Su invitación a reflexionar sobre la crueldad y la venganza pone de manifiesto
la miserable condición humana en tiempos de inestabilidad política, de poder y
ambición y, sobre todo, la impunidad con la que se han tratado estas cuestiones
con el paso del tiempo. Paulina tiene entre sus manos una noche en la que poder hacer
justicia, pero las formas de llevarlo a cabo son diversas e inesperadas, por lo
que el desarrollo de la narración es más interesante y emocionante con el
transcurso de los minutos, quedando inevitablemente atrapados en un combate
verbal ficticio de verdades y mentiras. Y es que en “La Muerte y la Doncella”
no existe el descanso psicológico, sino que nos dejamos atrapar por la sucesión
de los acontecimientos de manera fluida y desconcertante, posicionándonos
constantemente en la piel de unos personajes interpretados de manera brillante.
La carismática
Weaver, en una de las mejores actuaciones de su carrera, nos hace estar
pendientes de su expresividad, de la mirada con la que, en un principio, parece
delatar lo que va a ocurrir a lo largo de la trama.

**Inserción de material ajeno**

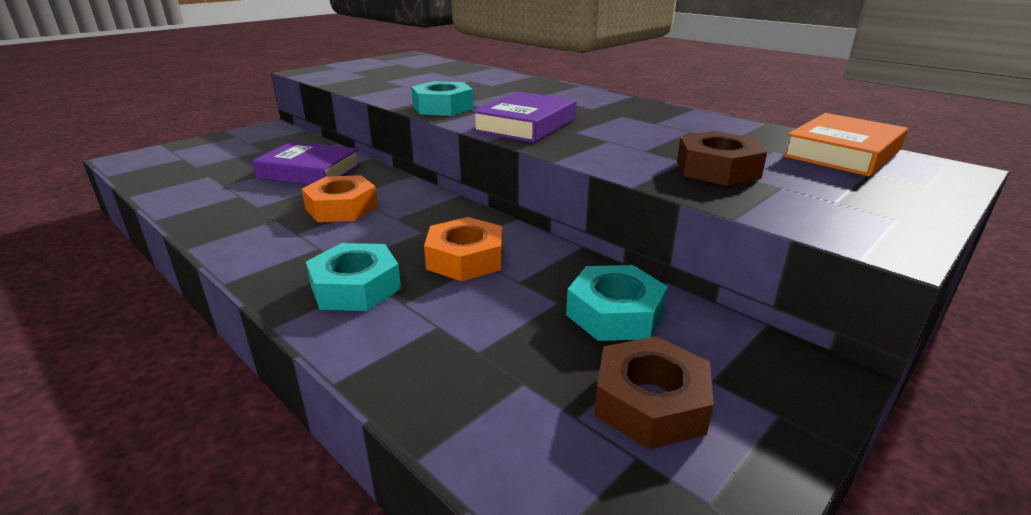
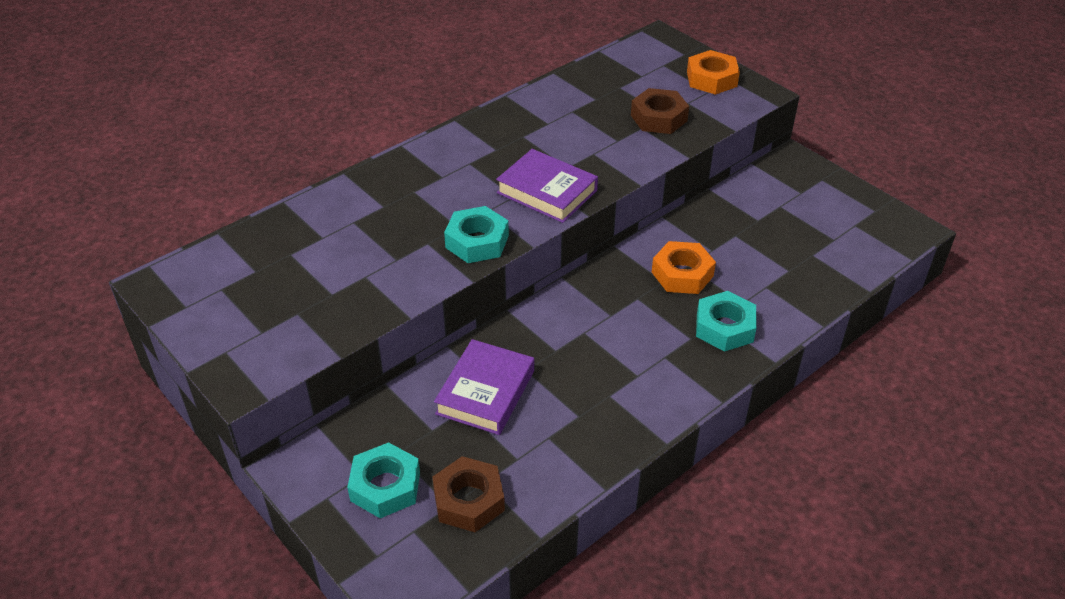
camera: 85 degrees left, 15 degrees up
orange nut [302,175,378,222] -> orange nut moved to [687,50,740,95]
turquoise nut [566,265,668,341] -> turquoise nut moved to [347,442,420,518]
brown nut [594,336,714,450] -> brown nut moved to [432,456,505,532]
orange book [782,113,908,176] -> none

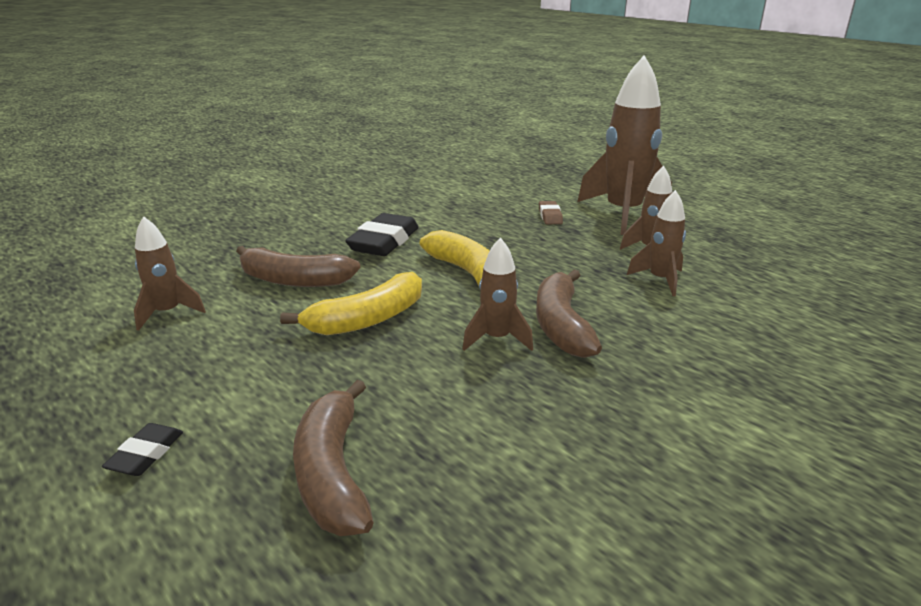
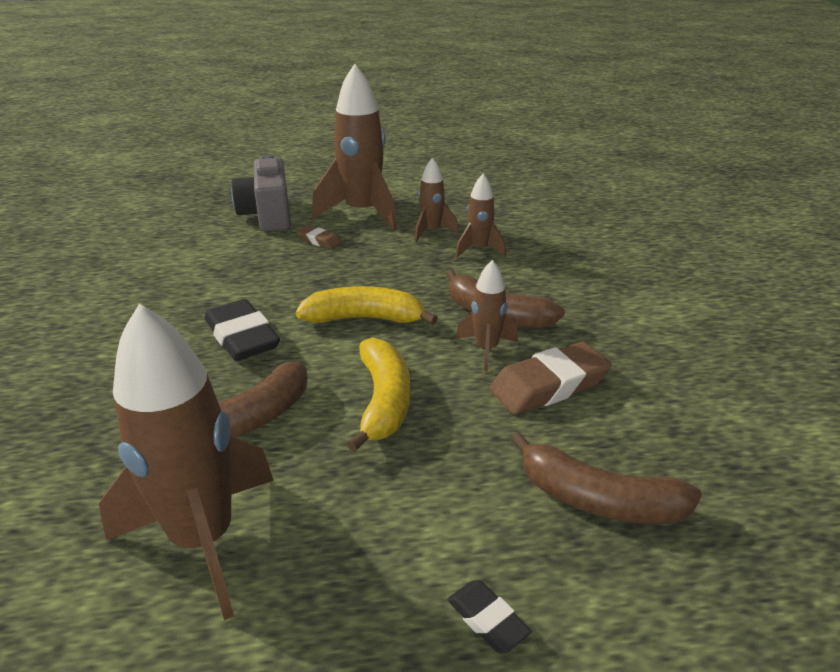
camera: 55 degrees left, 5 degrees up
brown rocket [134,216,206,331] -> brown rocket [99,304,274,620], size x1.97
none -> grey camera [231,154,291,232]
none -> brown eraser [490,342,611,415]

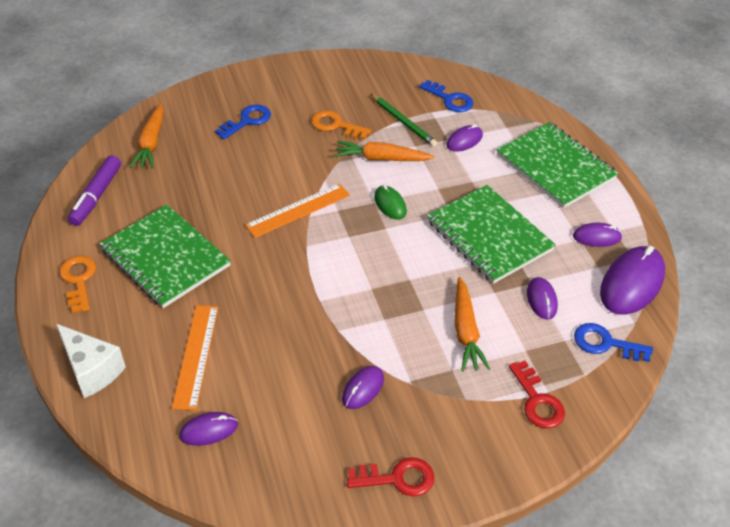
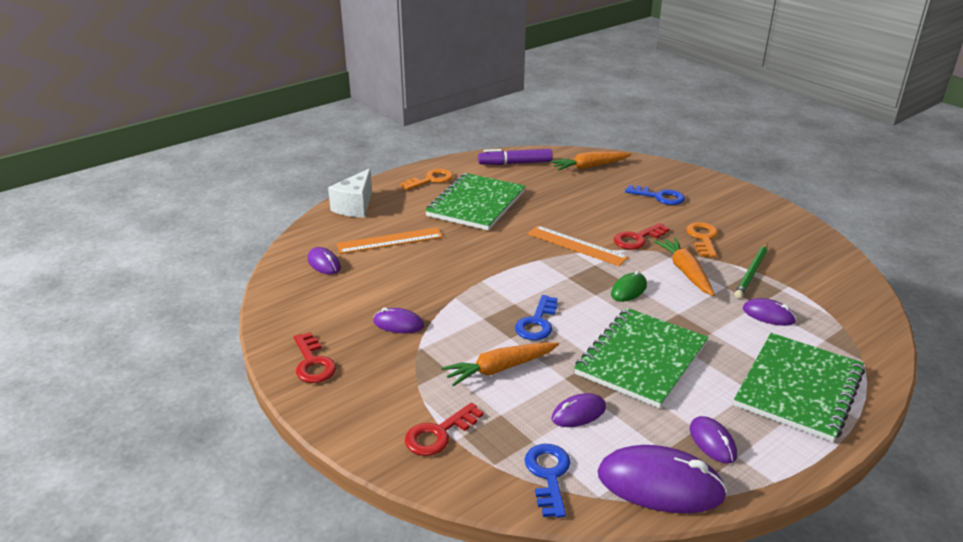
camera: 70 degrees right, 15 degrees down
blue key [419,80,473,112] -> blue key moved to [515,295,558,340]
none -> red key [614,223,670,249]

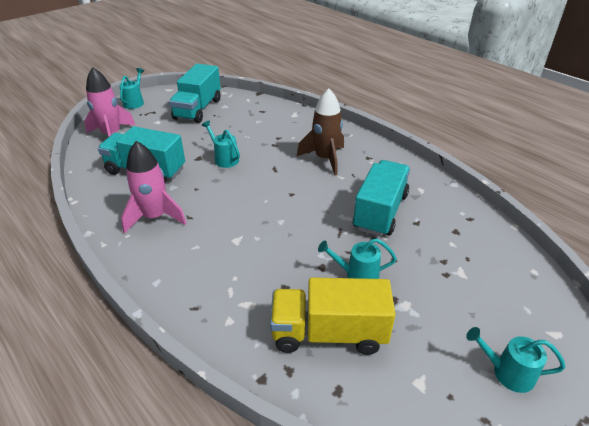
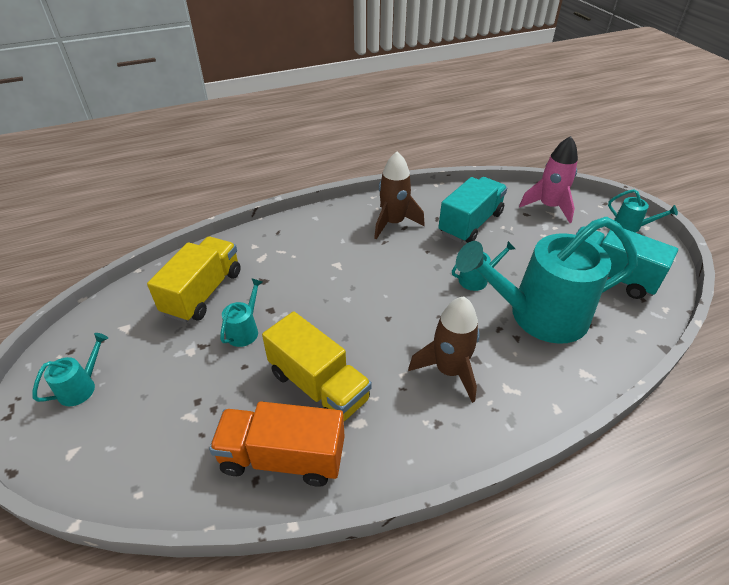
camera: 110 degrees right, 5 degrees up
pink rocket [121,141,187,234] -> brown rocket [374,151,425,239]
turquoise truck [353,160,410,237] -> yellow truck [262,311,372,421]
none -> orange truck [209,401,345,487]
none -> turquoise watering can [456,217,638,344]

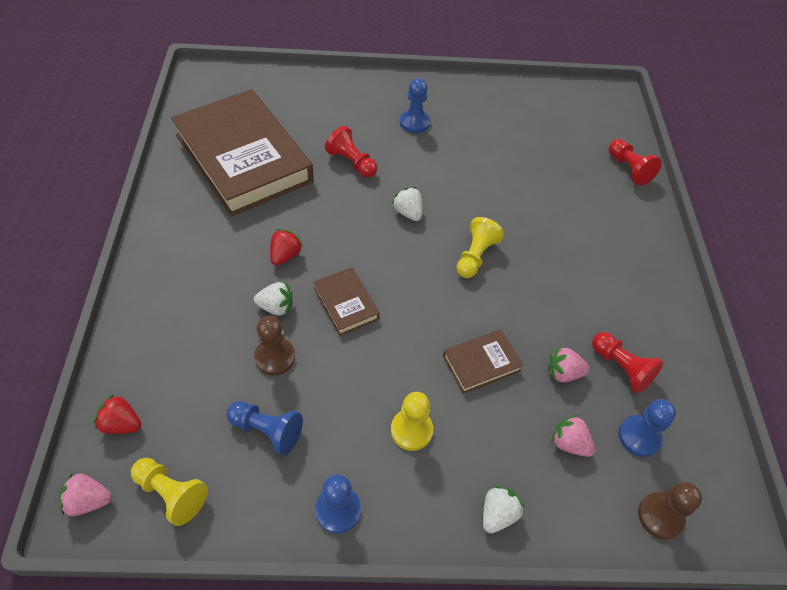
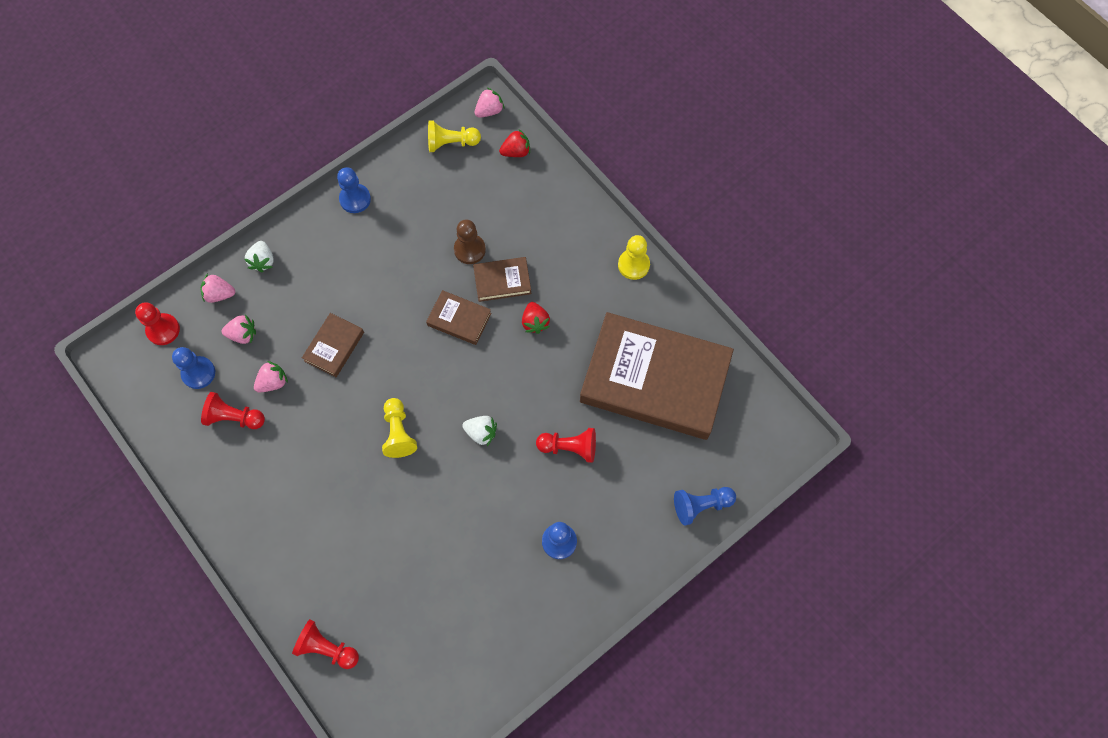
camera: 145 degrees right, 15 degrees up
blue pawn [227,401,303,455] -> blue pawn moved to [674,487,736,526]
white strawberry [254,282,292,316] -> brown book [473,257,531,302]
yellow pawn [391,392,433,451] -> yellow pawn moved to [618,235,650,280]
brown pawn [638,482,702,539] -> red pawn [135,302,180,345]
none -> pink strawberry [200,274,235,303]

La profesionalidad que
tanto la actriz como sus compañeros irradían es el principal encanto de un
juego que trata de montar la credibilidad de un rompecabezas. Kingsley se hace
cargo de un personaje rocambolesco y más temible de lo que aparenta ser. La
respetuosa actitud que mantiene al inicio de la cinta provoca que nuestros ojos
partan de una mentira y que lleguen a verlo como una víctima de los reproches
de una enloquecida Weaver. Por su parte, Wilson representa en todo momento
nuestra postura, la de quien presencia tal disputa y no sabe qué es lo que
ocurre en realidad.
Con
impresionantes exteriores del norte de España, como el municipio coruñés de
Valdoviño y de Meiras, en El Ferrol, la fotografía del director italiano Tonino
delli Colli se ve potenciada para recrear ese asfixiante ambiente que requiere
la narración. Los grandes contrastes y una iluminación prácticamente opresiva fomentan
la sensación de aislamiento y soledad que se nos presenta como si de una
prisión se tratase. La cámara a manos de Polanski es totalmente espléndida y es
que es inevitable sentir que, una vez más, estamos ante un auténtico maestro
del arte cinematográfico. Esa gran variedad de planos y enfoques vienen
acompañados de una banda sonora elevada casi a la categoría de personaje,
mientras que, una vez desencadenada la tensión, se mantiene en segundo plano
aportando una sensación de melancólica inquietud.
“La
Doncella y la Muerte” es una historia trágica, dinámica y muy personal.
Polanski nos atrapa desde el primer instante con su buen uso del suspenso y, a
medida que presenciamos tan macabra trama, notamos una asfixia imparable para
desembocar en un clímax perfecto, lleno de oxígeno, descanso. Su final nos
invita a reflexionar sobre las miserias que el ser humano puede arrastrar a lo
largo de su vida, sobre cómo las personas son los seres más crueles de un mundo
que queda sumergido entre la sangre vertida por heridas imposibles de
cicatrizar.
Lo
mejor: la importancia otorgada a los diálogos. La evolución psicológica de cada
personaje, encabezado por unas interpretaciones insuperables.
Lo
peor: la fría y claustrofóbica sensación que se desprende.